Automatically Generating Subtitles: Is it Possible?

OpenAI recently released their own text-to-speech API, allowing you to voice over any text that you have.

This got me thinking, could I use the tts-bot to automatically generate subtitles, on top of the voice over?

It’s not entirely far-fetched, since subtitle files only consist of two things:

  1. text
  2. time at which the text is spoken

Obviously, we already have the text, since that is what we’re feeding to the tts-bot. So, the only missing component is number 2. We just need to know at which time each word is being spoken in the voice over.

That begs the question: is this information available somewhere in the code for OpenAI’s tts-bot? I wonder if this data is available somewhere in the tts-method. From a brief search online, I could not find anything relevant.

Nonetheless, I think it is likely this information exists somewhere in the bot’s code, and is parseable for us to use.


This certainly would be great to have.

Currently you can:

a. Send to whisper-1 and get transcription.

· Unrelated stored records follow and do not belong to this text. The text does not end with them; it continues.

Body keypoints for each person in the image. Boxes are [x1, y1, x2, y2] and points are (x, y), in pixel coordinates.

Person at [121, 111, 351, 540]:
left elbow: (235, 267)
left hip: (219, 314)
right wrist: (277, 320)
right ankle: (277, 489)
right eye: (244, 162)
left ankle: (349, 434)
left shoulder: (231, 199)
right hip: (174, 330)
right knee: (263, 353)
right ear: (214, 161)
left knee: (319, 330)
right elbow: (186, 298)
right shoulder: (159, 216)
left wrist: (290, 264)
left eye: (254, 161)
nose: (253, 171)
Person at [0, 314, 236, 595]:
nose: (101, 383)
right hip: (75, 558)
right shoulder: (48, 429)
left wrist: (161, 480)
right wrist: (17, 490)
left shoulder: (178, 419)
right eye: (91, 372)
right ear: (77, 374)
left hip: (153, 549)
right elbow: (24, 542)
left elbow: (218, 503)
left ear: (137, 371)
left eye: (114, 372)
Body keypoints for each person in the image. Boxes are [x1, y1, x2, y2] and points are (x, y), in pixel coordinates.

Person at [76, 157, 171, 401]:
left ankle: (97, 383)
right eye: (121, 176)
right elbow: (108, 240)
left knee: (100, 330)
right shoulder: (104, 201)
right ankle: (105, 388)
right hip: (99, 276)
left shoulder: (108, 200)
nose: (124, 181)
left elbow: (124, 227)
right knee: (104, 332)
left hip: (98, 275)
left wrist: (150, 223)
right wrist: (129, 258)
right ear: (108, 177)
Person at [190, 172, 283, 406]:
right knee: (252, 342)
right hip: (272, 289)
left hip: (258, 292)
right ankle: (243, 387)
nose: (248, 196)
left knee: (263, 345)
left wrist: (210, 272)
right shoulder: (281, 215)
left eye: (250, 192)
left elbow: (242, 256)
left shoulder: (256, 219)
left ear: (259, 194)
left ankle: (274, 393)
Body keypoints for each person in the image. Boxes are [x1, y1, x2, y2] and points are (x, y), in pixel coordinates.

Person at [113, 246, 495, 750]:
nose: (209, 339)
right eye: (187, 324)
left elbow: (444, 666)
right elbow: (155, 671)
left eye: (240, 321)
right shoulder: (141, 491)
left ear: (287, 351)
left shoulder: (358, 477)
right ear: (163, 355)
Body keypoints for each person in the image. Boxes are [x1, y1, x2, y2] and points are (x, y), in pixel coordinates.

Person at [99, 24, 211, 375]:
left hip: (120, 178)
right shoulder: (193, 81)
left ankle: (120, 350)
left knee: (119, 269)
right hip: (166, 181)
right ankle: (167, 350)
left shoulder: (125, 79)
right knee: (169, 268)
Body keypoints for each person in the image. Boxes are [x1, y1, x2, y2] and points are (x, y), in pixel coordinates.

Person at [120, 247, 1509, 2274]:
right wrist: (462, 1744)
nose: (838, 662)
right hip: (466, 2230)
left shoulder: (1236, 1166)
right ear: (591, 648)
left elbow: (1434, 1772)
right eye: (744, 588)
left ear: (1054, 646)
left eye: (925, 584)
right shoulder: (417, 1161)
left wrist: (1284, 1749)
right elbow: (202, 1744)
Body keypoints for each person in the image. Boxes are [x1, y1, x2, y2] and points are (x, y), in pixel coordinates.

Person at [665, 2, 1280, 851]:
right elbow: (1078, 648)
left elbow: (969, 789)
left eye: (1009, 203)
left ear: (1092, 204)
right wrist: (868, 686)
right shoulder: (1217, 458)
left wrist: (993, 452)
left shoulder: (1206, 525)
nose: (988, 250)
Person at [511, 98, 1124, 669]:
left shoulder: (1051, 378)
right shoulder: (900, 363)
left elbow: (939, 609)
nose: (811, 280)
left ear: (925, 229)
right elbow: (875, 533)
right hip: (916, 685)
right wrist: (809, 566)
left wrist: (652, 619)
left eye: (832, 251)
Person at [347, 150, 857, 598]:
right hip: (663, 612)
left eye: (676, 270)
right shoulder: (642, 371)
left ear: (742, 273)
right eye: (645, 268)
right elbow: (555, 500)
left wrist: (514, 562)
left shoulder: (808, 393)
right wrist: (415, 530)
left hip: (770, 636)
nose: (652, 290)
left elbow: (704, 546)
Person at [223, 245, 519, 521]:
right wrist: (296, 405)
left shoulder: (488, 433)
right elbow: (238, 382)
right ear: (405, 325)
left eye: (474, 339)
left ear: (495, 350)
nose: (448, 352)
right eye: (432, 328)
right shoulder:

b. Divide the text into sentences, get speech, find the the length of the audio segment and mark start and `end’ for each sentence. Concatenate the audio files and you have full speech with subtitles.

This is a great general solution. You’ll know when each sentence starts and ends. What would be even better is to know when each word starts and ends, that way you can break up subtitles if you need to (ie if the full sentence is too long for one subtitle line).

In that case, access to more time data would be helpful.

It would be great to have a solution like this. Interestingly AWS Transcribe allows the generation of subtitles.

@matthewethan did you find any OpenAI based solution yet?